Stunningly beautiful poem, especially because she is able to capture the expanse between horizons as if she holds her arms up and outstretched to the glory of the heavens in celebration of all this beauty. And there is an intimacy here in that we share this moment of a day alone, there is nobody to bother us, only us and the rotation of the earth through the sky.
To say this poem is breathless would technically be inaccurate since she involves the breath of the sky in the opening stanza, though she hides it in the word “unwinds” (wind) and “Breadth” (breath). In fact the opening stanza mimics breathing in that the poem opens with the verb “runs” and closes with “still”, as if the sky is breathing and each day is one cycle of inhaling and exhaling. Yet to say the poem is breathless would also be accurate in that what she is describing has left her breathless at the beauty of the “Noon” who “unwinds Her Blue” across the sky like a ribbon being untied on a gift.

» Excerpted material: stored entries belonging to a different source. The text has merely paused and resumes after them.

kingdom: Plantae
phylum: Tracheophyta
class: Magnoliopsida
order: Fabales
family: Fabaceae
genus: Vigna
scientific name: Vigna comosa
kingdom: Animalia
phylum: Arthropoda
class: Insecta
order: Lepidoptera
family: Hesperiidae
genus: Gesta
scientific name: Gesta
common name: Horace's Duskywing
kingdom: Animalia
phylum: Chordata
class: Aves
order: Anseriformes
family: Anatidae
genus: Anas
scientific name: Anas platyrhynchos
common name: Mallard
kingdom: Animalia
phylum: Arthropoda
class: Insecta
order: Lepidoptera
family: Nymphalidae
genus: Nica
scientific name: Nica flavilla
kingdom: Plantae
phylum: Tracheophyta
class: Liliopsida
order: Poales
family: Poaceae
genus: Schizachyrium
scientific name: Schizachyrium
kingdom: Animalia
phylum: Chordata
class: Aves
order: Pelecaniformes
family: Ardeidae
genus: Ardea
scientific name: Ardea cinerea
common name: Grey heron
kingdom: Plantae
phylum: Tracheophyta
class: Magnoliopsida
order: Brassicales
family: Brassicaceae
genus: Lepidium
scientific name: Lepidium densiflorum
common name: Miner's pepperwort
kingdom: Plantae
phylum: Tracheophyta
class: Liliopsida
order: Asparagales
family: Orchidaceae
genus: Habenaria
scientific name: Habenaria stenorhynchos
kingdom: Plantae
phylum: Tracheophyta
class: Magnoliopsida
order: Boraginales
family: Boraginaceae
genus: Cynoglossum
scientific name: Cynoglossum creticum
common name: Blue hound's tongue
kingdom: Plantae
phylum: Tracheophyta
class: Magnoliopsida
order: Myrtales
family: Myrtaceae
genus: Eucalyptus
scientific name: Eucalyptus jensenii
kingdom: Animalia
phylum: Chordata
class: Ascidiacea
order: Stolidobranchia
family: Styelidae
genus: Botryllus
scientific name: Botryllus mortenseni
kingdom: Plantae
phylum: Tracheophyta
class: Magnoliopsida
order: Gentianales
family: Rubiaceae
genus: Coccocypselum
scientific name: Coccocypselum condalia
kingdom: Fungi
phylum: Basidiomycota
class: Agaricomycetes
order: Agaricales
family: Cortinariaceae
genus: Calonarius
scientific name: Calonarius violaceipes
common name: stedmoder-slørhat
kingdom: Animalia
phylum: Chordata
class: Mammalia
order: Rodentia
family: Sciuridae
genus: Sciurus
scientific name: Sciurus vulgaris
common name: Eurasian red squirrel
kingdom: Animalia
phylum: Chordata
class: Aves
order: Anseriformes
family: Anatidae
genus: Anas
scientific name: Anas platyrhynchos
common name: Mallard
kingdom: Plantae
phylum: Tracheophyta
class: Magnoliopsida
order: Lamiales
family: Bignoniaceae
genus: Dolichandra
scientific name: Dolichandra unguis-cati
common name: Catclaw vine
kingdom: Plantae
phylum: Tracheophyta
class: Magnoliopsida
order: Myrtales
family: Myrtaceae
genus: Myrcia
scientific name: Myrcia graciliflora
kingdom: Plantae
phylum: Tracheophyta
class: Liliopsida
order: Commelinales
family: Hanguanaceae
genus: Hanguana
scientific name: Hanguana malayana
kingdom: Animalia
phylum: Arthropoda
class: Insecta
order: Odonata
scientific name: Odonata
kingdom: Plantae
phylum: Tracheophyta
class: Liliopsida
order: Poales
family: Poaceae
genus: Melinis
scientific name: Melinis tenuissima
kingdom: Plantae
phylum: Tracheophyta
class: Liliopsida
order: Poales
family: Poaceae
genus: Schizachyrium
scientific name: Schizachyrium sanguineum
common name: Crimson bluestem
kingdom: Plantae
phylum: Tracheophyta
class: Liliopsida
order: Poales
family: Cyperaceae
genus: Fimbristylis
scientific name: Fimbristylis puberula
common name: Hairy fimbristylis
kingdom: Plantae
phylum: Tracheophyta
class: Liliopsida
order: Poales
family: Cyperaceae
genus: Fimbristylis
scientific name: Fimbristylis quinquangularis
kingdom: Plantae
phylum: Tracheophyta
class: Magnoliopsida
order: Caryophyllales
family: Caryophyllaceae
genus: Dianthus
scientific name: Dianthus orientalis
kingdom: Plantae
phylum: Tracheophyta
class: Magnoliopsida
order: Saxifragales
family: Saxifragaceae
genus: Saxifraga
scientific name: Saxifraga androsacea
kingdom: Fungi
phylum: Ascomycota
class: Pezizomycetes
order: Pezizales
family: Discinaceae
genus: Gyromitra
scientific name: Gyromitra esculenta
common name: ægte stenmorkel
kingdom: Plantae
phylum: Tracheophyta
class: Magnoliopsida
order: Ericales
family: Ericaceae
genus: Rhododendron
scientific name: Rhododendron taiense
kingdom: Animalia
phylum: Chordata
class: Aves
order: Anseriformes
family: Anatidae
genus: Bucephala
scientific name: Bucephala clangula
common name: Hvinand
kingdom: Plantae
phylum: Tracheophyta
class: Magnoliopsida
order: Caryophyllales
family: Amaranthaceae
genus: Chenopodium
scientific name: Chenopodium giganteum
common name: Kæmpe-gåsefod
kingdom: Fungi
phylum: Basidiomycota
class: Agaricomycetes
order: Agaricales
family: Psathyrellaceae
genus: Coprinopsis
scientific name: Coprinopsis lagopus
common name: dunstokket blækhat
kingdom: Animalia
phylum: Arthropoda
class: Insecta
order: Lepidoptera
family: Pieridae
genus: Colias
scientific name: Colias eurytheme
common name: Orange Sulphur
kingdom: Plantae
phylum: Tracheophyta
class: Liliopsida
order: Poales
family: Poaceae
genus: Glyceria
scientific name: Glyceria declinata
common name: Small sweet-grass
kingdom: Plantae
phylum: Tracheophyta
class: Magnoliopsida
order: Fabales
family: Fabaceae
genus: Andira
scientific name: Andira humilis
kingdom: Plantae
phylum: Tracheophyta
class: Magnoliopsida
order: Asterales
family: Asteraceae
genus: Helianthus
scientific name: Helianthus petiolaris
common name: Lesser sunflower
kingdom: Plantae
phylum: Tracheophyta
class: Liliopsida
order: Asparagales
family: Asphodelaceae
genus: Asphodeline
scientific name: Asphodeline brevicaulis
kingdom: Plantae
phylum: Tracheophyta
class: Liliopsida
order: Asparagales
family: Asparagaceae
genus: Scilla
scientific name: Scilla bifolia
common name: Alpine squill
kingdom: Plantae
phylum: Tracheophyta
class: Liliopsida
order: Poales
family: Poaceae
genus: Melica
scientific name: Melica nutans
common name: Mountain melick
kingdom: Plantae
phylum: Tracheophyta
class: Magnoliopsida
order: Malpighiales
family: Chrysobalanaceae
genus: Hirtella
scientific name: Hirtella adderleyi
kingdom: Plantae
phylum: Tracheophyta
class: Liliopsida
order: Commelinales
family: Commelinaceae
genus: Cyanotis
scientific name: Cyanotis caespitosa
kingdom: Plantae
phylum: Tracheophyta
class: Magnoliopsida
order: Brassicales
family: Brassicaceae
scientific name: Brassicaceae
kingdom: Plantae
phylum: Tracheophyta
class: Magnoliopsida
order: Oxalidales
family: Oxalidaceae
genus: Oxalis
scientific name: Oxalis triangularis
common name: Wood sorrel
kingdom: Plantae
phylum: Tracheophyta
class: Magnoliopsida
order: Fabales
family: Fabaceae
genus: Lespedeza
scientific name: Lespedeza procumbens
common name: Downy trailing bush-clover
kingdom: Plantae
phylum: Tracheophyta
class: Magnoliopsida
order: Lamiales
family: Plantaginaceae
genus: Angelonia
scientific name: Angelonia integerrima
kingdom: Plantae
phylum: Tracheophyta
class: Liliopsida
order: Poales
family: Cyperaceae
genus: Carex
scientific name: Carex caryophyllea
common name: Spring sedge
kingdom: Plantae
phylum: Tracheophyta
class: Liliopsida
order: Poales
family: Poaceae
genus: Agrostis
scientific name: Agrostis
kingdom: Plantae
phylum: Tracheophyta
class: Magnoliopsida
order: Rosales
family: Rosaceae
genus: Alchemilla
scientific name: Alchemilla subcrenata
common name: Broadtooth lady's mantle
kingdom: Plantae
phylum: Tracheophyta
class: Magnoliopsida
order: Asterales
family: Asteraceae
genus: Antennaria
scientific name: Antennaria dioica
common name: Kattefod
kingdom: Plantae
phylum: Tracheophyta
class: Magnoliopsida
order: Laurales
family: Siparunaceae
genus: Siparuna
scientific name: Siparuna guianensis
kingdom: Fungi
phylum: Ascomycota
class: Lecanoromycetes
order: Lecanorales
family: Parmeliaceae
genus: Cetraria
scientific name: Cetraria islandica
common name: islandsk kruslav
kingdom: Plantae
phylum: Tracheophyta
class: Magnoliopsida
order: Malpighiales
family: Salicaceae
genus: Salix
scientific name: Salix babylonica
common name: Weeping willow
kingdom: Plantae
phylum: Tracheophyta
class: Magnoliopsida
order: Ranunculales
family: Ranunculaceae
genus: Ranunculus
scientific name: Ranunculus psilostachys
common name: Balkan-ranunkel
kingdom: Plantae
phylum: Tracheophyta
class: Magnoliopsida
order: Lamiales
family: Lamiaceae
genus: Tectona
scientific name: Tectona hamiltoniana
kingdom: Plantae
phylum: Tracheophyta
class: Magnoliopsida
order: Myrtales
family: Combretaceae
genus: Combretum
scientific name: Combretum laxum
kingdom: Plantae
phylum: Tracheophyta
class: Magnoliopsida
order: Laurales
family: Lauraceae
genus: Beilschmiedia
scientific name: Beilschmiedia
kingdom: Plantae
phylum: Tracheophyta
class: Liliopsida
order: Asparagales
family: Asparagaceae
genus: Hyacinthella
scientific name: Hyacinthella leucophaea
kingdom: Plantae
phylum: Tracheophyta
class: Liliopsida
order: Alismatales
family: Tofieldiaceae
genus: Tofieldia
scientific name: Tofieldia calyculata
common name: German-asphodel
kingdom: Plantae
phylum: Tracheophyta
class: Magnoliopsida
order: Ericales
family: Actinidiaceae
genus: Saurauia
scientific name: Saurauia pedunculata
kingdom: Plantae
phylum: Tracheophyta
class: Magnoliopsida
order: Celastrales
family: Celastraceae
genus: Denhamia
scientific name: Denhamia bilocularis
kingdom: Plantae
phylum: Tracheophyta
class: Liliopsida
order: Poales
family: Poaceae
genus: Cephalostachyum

But what does she mean by using the word “Both”? In fact the poem is filled with images of a set of 2: “Both” (three times, once each stanza), “Two”, “set”, and “One – / And One” (as in 1 + 1). Who are these two? I’ve read that it could be a poem about two lovers, which seems plausible, especially since there is a strong current of an almost aching love in this poem as we observe the beauty of the sky. But if we take the poem for what it is: a description of the sky throughout the day and night, it feels as if she is somehow connected to the majesty of the heavens, that she is in love with the whole universe and that the “Both” is her and the heavens. We could image her standing on a hill watching the sunrise, then as the day “unwinds” until evening when the “Lamp” of the moon comes out until she too sets and the “Dusky Arms” of the Milky Way appear and we end with an embrace (as lovers would at night) and the lie together (either to sleep or to make love).